Indeed the determinant code in matrix2.pyx is a huge mess. Some
dispatch is unavoidable but many specialized matrix implement
their own determinant function:

matrix_complex_ball_dense.pyx
matrix_double_dense.pyx
matrix_gap.pyx
matrix_integer_dense.pyx
matrix_mod2_dense.pyx
matrix_modn_sparse.pyx
matrix_mpolynomial_dense.pyx
matrix_rational_dense.pyx

Because of this, I wonder if some of the dispatch could simply
be avoided in the generic matrix2.pyx.

Also, since for the symbolic ring, since there is a class
matrix_symbolic_dense.pyx the code dedicated to this case would
better go there.

Vincent

Le 16/03/2019 à 10:38, 'Martin R' via sage-devel a écrit :
I think the problem is that it computes the characteristic polynomial and
then takes the constant term.  That seems a bit wasteful, no?

     c = self.charpoly(var, algorithm="df")[0]

Martin

Am Freitag, 15. März 2019 23:07:04 UTC+1 schrieb Dima Pasechnik:

On Fri, Mar 15, 2019 at 02:59:05PM -0700, Kwankyu Lee wrote:

If the determinant is obviously zero, then you don't need to run the
computation. If a preprocessing to check zero rows or columns is added,
then the determinant computation would become slower for usual
nontrivial
cases.

I would not be so categorical here.

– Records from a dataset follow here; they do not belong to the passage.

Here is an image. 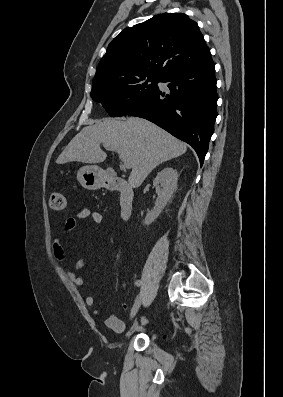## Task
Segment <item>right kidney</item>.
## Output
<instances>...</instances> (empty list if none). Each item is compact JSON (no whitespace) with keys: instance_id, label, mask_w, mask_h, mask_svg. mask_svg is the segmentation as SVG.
Here are the masks:
<instances>
[{"instance_id":"obj_1","label":"right kidney","mask_w":283,"mask_h":397,"mask_svg":"<svg viewBox=\"0 0 283 397\" xmlns=\"http://www.w3.org/2000/svg\"><path fill=\"white\" fill-rule=\"evenodd\" d=\"M178 177L177 170L171 167H166L157 174L153 181V186L156 188L157 200L154 208L145 217V225H150L163 211L167 202L177 189Z\"/></svg>"}]
</instances>
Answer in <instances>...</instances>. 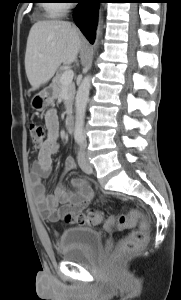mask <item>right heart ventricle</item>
Listing matches in <instances>:
<instances>
[{"mask_svg":"<svg viewBox=\"0 0 181 300\" xmlns=\"http://www.w3.org/2000/svg\"><path fill=\"white\" fill-rule=\"evenodd\" d=\"M66 6L61 3L45 4V10L49 17H59L65 12Z\"/></svg>","mask_w":181,"mask_h":300,"instance_id":"e07e8e85","label":"right heart ventricle"}]
</instances>
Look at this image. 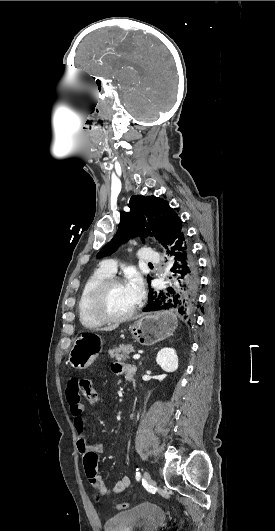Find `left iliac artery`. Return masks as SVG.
I'll return each instance as SVG.
<instances>
[{
  "mask_svg": "<svg viewBox=\"0 0 275 531\" xmlns=\"http://www.w3.org/2000/svg\"><path fill=\"white\" fill-rule=\"evenodd\" d=\"M136 471H137V472H136V480L139 481L140 478H141V474H140V472H138V471H139V468H137Z\"/></svg>",
  "mask_w": 275,
  "mask_h": 531,
  "instance_id": "obj_1",
  "label": "left iliac artery"
}]
</instances>
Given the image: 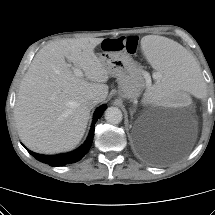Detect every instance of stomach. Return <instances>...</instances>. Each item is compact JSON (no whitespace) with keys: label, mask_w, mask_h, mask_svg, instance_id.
Returning a JSON list of instances; mask_svg holds the SVG:
<instances>
[{"label":"stomach","mask_w":215,"mask_h":215,"mask_svg":"<svg viewBox=\"0 0 215 215\" xmlns=\"http://www.w3.org/2000/svg\"><path fill=\"white\" fill-rule=\"evenodd\" d=\"M99 58L109 74L116 77L120 97L129 100L139 97L145 84L143 71L129 54L123 51H103Z\"/></svg>","instance_id":"obj_1"}]
</instances>
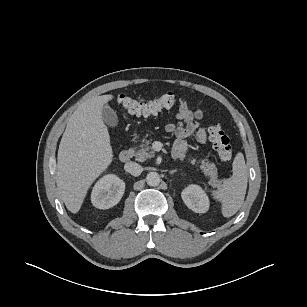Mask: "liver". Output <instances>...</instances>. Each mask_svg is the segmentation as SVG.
I'll return each instance as SVG.
<instances>
[{
	"label": "liver",
	"instance_id": "1",
	"mask_svg": "<svg viewBox=\"0 0 307 307\" xmlns=\"http://www.w3.org/2000/svg\"><path fill=\"white\" fill-rule=\"evenodd\" d=\"M113 95L92 97L72 114L57 156L56 184L66 208L77 213L91 184L113 159L110 136L102 118L103 106Z\"/></svg>",
	"mask_w": 307,
	"mask_h": 307
}]
</instances>
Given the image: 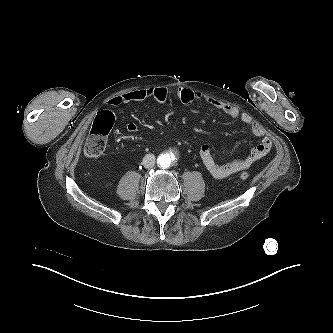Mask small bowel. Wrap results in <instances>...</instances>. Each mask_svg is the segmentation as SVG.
Segmentation results:
<instances>
[{
  "mask_svg": "<svg viewBox=\"0 0 333 333\" xmlns=\"http://www.w3.org/2000/svg\"><path fill=\"white\" fill-rule=\"evenodd\" d=\"M168 97V88L153 87L146 89H138L115 96L111 98L107 102V104L116 107L129 102L145 100H153L156 103H164L168 99ZM177 97L181 101V103L187 106L193 105L200 99H204L210 105L224 112L226 115L241 120V122L250 129L251 133L255 137L260 138L259 144L251 150L248 156L224 164H220L216 161L209 145H202L199 151V157L207 172L214 178L223 179L247 170L257 161L266 156L272 149L271 139L266 135L263 127L258 122H256L248 113L241 112L237 108L227 103L221 102L208 96H204L201 93L187 87H180L177 91ZM126 129L127 131L134 133L139 130V127L136 123L130 122L126 125Z\"/></svg>",
  "mask_w": 333,
  "mask_h": 333,
  "instance_id": "small-bowel-1",
  "label": "small bowel"
}]
</instances>
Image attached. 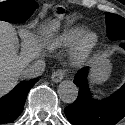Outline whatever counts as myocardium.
I'll return each instance as SVG.
<instances>
[{
  "label": "myocardium",
  "instance_id": "myocardium-1",
  "mask_svg": "<svg viewBox=\"0 0 125 125\" xmlns=\"http://www.w3.org/2000/svg\"><path fill=\"white\" fill-rule=\"evenodd\" d=\"M98 44L94 32H87L79 37L71 50V62L75 66L83 64Z\"/></svg>",
  "mask_w": 125,
  "mask_h": 125
}]
</instances>
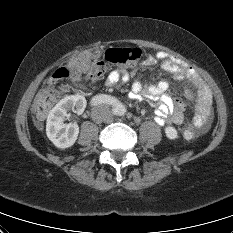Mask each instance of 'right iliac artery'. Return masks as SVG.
Masks as SVG:
<instances>
[{"instance_id":"1","label":"right iliac artery","mask_w":233,"mask_h":233,"mask_svg":"<svg viewBox=\"0 0 233 233\" xmlns=\"http://www.w3.org/2000/svg\"><path fill=\"white\" fill-rule=\"evenodd\" d=\"M117 103V100L109 95L100 94L96 95L91 99L90 105L91 106H97L100 104H109L112 106H115Z\"/></svg>"}]
</instances>
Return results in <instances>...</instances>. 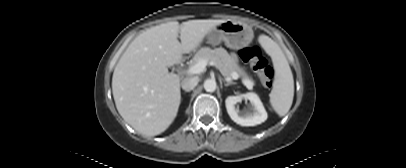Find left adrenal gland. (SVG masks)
Masks as SVG:
<instances>
[{"instance_id": "left-adrenal-gland-1", "label": "left adrenal gland", "mask_w": 406, "mask_h": 168, "mask_svg": "<svg viewBox=\"0 0 406 168\" xmlns=\"http://www.w3.org/2000/svg\"><path fill=\"white\" fill-rule=\"evenodd\" d=\"M234 84H236L235 82H232V81H225L224 80V85L227 87V86H230V85H234Z\"/></svg>"}]
</instances>
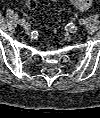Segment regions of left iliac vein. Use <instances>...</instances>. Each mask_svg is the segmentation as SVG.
I'll use <instances>...</instances> for the list:
<instances>
[{
    "label": "left iliac vein",
    "instance_id": "obj_1",
    "mask_svg": "<svg viewBox=\"0 0 100 118\" xmlns=\"http://www.w3.org/2000/svg\"><path fill=\"white\" fill-rule=\"evenodd\" d=\"M77 31H78V27H77V26H74V27H72V28L69 30V33H70V34H75Z\"/></svg>",
    "mask_w": 100,
    "mask_h": 118
}]
</instances>
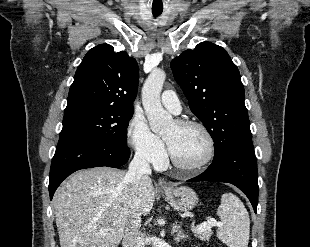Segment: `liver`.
Instances as JSON below:
<instances>
[{
	"mask_svg": "<svg viewBox=\"0 0 310 247\" xmlns=\"http://www.w3.org/2000/svg\"><path fill=\"white\" fill-rule=\"evenodd\" d=\"M126 172L96 167L80 170L53 197L61 247H117L128 226L133 186ZM137 208L146 216L155 201L149 177H142ZM100 230H106L105 235Z\"/></svg>",
	"mask_w": 310,
	"mask_h": 247,
	"instance_id": "1",
	"label": "liver"
}]
</instances>
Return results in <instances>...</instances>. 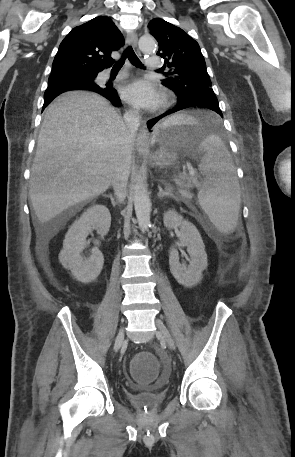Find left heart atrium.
Listing matches in <instances>:
<instances>
[{"instance_id":"left-heart-atrium-1","label":"left heart atrium","mask_w":295,"mask_h":457,"mask_svg":"<svg viewBox=\"0 0 295 457\" xmlns=\"http://www.w3.org/2000/svg\"><path fill=\"white\" fill-rule=\"evenodd\" d=\"M123 98L136 108L154 109L162 102L163 94L153 82L138 79L124 88Z\"/></svg>"}]
</instances>
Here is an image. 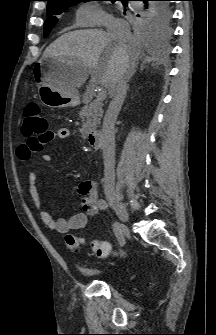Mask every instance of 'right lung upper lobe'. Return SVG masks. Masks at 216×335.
Instances as JSON below:
<instances>
[{
  "label": "right lung upper lobe",
  "instance_id": "right-lung-upper-lobe-1",
  "mask_svg": "<svg viewBox=\"0 0 216 335\" xmlns=\"http://www.w3.org/2000/svg\"><path fill=\"white\" fill-rule=\"evenodd\" d=\"M48 1V5L56 2H62V1H70V0H46Z\"/></svg>",
  "mask_w": 216,
  "mask_h": 335
}]
</instances>
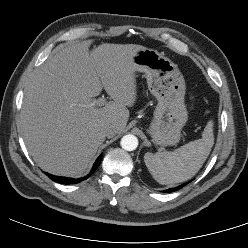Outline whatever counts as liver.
<instances>
[{"label": "liver", "instance_id": "liver-1", "mask_svg": "<svg viewBox=\"0 0 248 248\" xmlns=\"http://www.w3.org/2000/svg\"><path fill=\"white\" fill-rule=\"evenodd\" d=\"M146 47L103 43L89 51L83 42L58 47L33 73L20 117L29 154L44 171L81 177L105 141L104 127L121 133L137 96L135 54ZM113 101L90 105L102 89Z\"/></svg>", "mask_w": 248, "mask_h": 248}]
</instances>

It makes a perfect sense to add a
parameter to the determinant function that would switch such a check on.
Similarly, one can think of adding a check for rows with just one non-0,
as they can be used for a very effcient reduction...

Dima



Cheers.

On Saturday, March 16, 2019 at 2:15:06 AM UTC+9, Maximilian Jaroschek
wrote:

Hello,

I'm using the current developer version of sage and noticed that when
computing determinants of matrices over polynomial rings and rational
functions, cases where the determinant is easily seen to be zero due
to
zero rows or columns can take an unreasonable long time to compute. I
compared the timings with the same computation over other domains.

sage: L.<x>=PolynomialRing(QQ)
sage: MS=MatrixSpace(L,100)
sage: time _=MS.zero().determinant()
CPU times: user 13.4 s, sys: 19.6 ms, total: 13.5 s
Wall time: 13.5 s
sage: MS=MatrixSpace(L.fraction_field(),100)
sage: time _=MS.zero().determinant()
CPU times: user 200 ms, sys: 0 ns, total: 200 ms
Wall time: 200 ms
sage: MS=MatrixSpace(ZZ,100)
sage: time _=MS.zero().determinant()
CPU times: user 563 盜, sys: 5 盜, total: 568 盜
Wall time: 573 盜
sage: MS=MatrixSpace(L,40)
sage: M=MS.random_element(3)
sage: M=M.with_rescaled_row(0,0)
sage: M.rows()[0]==0
True
sage: time _=M.determinant()
CPU times: user 35.2 s, sys: 8.06 ms, total: 35.2 s
Wall time: 35.2 s
sage: MS=MatrixSpace(L.fraction_field(),10)
sage: M=MS.random_element(3)
sage: M=M.with_rescaled_row(0,0)
sage: M.rows()[0]==0
True
sage: time _=M.determinant()
CPU times: user 1min 56s, sys: 300 ms, total: 1min 56s
Wall time: 1min 56s
sage: MS=MatrixSpace(ZZ,500)
sage: M=MS.random_element(2^40)
sage: M=M.with_rescaled_row(0,0)
sage: M.rows()[0]==0
True
sage: time _=M.determinant()
CPU times: user 67.6 ms, sys: 0 ns, total: 67.6 ms
Wall time: 67.9 ms
sage:

Probably a preprocessing step could help that looks for zero rows or
columns before running the actual algorithm.